# Exercise description:
For the material below, output exactly the span from the line with "roll_deg: -0.8" to the line with "f_number: 2.2", including both, and nothing besides.

□ □ □ □ □ □ □

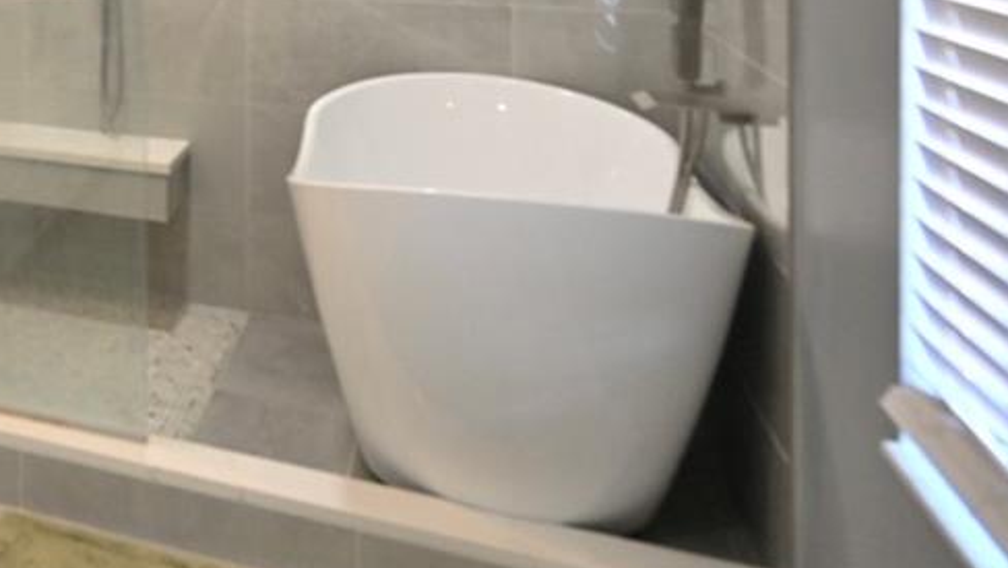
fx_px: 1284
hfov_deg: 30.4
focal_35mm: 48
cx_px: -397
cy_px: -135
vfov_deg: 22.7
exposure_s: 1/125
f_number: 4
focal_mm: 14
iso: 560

□ □ □ □ □ □ □

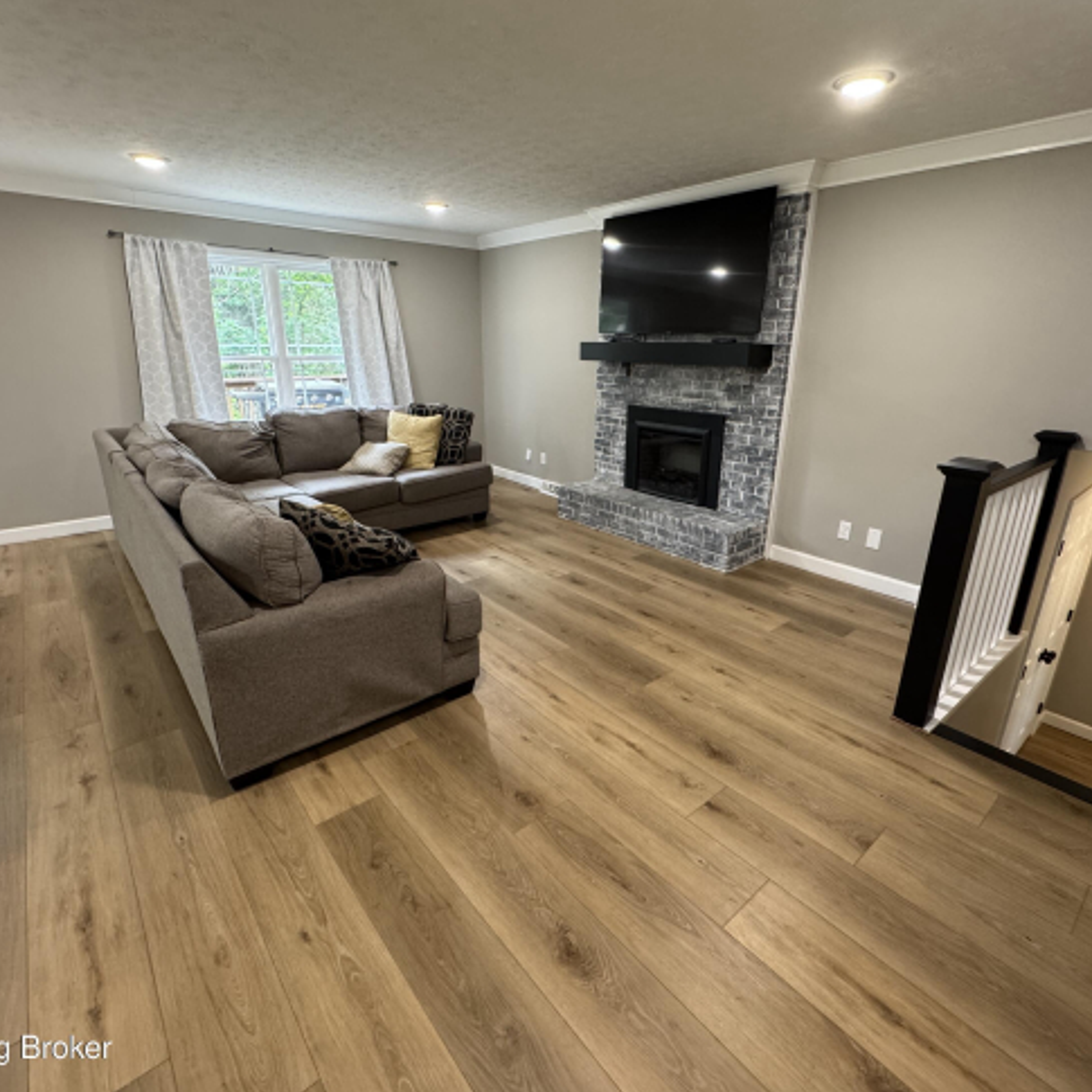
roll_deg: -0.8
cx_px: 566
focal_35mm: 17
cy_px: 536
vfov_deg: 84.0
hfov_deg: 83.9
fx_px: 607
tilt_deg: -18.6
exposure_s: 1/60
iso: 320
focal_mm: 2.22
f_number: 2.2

□ □ □ □ □ □ □

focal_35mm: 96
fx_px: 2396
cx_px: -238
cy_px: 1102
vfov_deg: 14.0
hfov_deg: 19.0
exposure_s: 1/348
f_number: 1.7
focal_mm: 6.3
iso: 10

□ □ □ □ □ □ □

# Answer box:
roll_deg: -0.8
cx_px: 566
focal_35mm: 17
cy_px: 536
vfov_deg: 84.0
hfov_deg: 83.9
fx_px: 607
tilt_deg: -18.6
exposure_s: 1/60
iso: 320
focal_mm: 2.22
f_number: 2.2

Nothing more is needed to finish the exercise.